Fußball WM
Ticket-Streit zwischen Fifa und WM-OK beigelegt

Der Weltverband Fifa und das Organisationskomitee (OK) der Weltmeisterschaft haben ihren Streit um das Ticket-Verkaufssystem beigelegt. Dies gab der für das Ticketing zuständige OK-Vizepräsident Horst R. Schmidt bekannt.

Dicke Luft herrschte zuletzt zwischen dem deutschen Organisationskomitee (OK) der Weltmeisterschaft (9. Juni bis 9. Juli) und dem Weltverband Fifa wegen des Ticket-Verkaufssystems. Die Unstimmigkeiten wurden jetzt aber beseitigt. "Ich habe mit dem Fifa-Präsidenten telefoniert. Er hat mir versichert, dass er Vertrauen zu uns hat. Das Gespräch war auch so angelegt, dass man alles als erledigt betrachten kann", sagte der für das Ticketing zuständige OK-Vizepräsident Horst R. Schmidt am Donnerstag.

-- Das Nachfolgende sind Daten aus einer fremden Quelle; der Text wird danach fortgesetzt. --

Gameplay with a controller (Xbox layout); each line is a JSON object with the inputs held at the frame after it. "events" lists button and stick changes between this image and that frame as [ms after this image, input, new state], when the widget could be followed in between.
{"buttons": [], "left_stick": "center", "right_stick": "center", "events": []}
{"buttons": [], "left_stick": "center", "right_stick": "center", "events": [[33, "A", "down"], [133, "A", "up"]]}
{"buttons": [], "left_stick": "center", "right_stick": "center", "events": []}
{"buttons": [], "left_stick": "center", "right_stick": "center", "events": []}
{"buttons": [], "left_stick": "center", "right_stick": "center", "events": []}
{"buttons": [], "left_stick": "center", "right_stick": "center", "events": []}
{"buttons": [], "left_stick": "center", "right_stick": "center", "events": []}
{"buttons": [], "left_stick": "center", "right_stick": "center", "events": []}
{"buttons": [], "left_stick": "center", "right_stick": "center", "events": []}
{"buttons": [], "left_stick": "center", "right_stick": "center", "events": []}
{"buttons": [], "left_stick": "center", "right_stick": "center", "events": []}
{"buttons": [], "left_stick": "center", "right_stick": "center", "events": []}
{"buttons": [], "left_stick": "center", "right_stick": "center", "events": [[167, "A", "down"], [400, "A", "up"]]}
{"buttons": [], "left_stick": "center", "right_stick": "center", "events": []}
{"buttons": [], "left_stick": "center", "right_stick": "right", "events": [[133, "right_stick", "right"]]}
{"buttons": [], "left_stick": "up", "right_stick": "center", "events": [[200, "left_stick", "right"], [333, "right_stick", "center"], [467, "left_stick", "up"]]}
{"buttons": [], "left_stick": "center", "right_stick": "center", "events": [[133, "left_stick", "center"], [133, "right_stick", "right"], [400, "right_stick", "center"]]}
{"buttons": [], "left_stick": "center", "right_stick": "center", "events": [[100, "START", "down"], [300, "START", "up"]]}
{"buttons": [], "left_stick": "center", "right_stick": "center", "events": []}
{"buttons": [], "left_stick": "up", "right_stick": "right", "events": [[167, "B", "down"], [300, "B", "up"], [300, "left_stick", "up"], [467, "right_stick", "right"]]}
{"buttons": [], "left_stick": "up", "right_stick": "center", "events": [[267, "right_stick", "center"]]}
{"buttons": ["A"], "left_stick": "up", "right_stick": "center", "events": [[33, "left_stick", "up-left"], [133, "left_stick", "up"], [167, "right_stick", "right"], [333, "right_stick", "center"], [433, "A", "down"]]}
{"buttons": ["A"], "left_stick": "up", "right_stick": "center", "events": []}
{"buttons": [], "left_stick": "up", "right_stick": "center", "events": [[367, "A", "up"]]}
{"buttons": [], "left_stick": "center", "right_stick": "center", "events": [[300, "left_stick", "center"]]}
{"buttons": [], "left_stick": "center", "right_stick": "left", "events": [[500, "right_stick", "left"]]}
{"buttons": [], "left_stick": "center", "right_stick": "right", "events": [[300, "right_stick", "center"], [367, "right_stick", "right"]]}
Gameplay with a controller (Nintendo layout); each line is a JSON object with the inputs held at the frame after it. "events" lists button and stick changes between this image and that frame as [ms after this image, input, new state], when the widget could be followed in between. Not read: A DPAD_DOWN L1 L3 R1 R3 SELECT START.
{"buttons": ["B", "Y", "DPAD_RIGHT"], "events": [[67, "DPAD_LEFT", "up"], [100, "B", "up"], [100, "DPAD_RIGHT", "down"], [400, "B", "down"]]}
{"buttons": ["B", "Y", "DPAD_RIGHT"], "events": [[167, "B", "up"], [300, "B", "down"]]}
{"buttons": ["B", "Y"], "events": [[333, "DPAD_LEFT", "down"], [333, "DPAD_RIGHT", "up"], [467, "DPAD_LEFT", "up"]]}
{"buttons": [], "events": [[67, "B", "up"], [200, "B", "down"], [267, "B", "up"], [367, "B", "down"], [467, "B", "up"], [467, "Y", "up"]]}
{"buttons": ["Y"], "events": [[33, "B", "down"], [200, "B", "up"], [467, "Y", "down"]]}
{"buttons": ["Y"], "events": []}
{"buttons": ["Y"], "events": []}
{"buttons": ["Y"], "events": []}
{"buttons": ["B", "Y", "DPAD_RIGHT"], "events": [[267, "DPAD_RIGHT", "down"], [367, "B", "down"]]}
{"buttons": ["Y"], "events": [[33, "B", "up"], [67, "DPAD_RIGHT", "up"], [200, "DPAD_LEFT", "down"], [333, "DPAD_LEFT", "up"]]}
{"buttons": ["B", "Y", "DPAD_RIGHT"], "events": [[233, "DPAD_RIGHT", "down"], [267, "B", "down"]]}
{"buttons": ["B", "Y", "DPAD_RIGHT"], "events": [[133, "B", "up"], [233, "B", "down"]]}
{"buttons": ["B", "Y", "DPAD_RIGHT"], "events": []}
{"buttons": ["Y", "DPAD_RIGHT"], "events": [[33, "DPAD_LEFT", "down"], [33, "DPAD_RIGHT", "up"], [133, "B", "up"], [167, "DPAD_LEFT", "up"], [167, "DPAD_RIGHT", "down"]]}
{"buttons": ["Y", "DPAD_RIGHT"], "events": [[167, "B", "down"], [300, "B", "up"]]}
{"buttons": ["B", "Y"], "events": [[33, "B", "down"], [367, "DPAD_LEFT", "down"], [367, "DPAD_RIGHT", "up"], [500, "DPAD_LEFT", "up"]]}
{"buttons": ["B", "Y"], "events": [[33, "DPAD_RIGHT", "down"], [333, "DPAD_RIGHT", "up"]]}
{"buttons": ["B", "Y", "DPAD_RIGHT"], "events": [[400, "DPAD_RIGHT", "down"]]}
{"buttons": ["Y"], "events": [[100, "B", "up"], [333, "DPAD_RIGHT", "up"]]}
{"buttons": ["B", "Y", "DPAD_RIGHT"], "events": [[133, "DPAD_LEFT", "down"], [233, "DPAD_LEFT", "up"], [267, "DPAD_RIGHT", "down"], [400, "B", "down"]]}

Fifa-Präsident Joseph S. Blatter hatte zuletzt das auf dem Internetkauf sowie Auslosungen basierende Ticketing kritisiert und erklärt, dass er es nicht verstehe. Warum der Weltverbands-Boss sich negativ geäußert hatte, konnte sich allerdings auch Schmidt nicht richtig erklären. "Es gab 20 Sitzungen bei der Fifa. Ich wüsste auch kein besseres System als unseres. Es gibt dazu keine Alternative", meinte der Funktionär.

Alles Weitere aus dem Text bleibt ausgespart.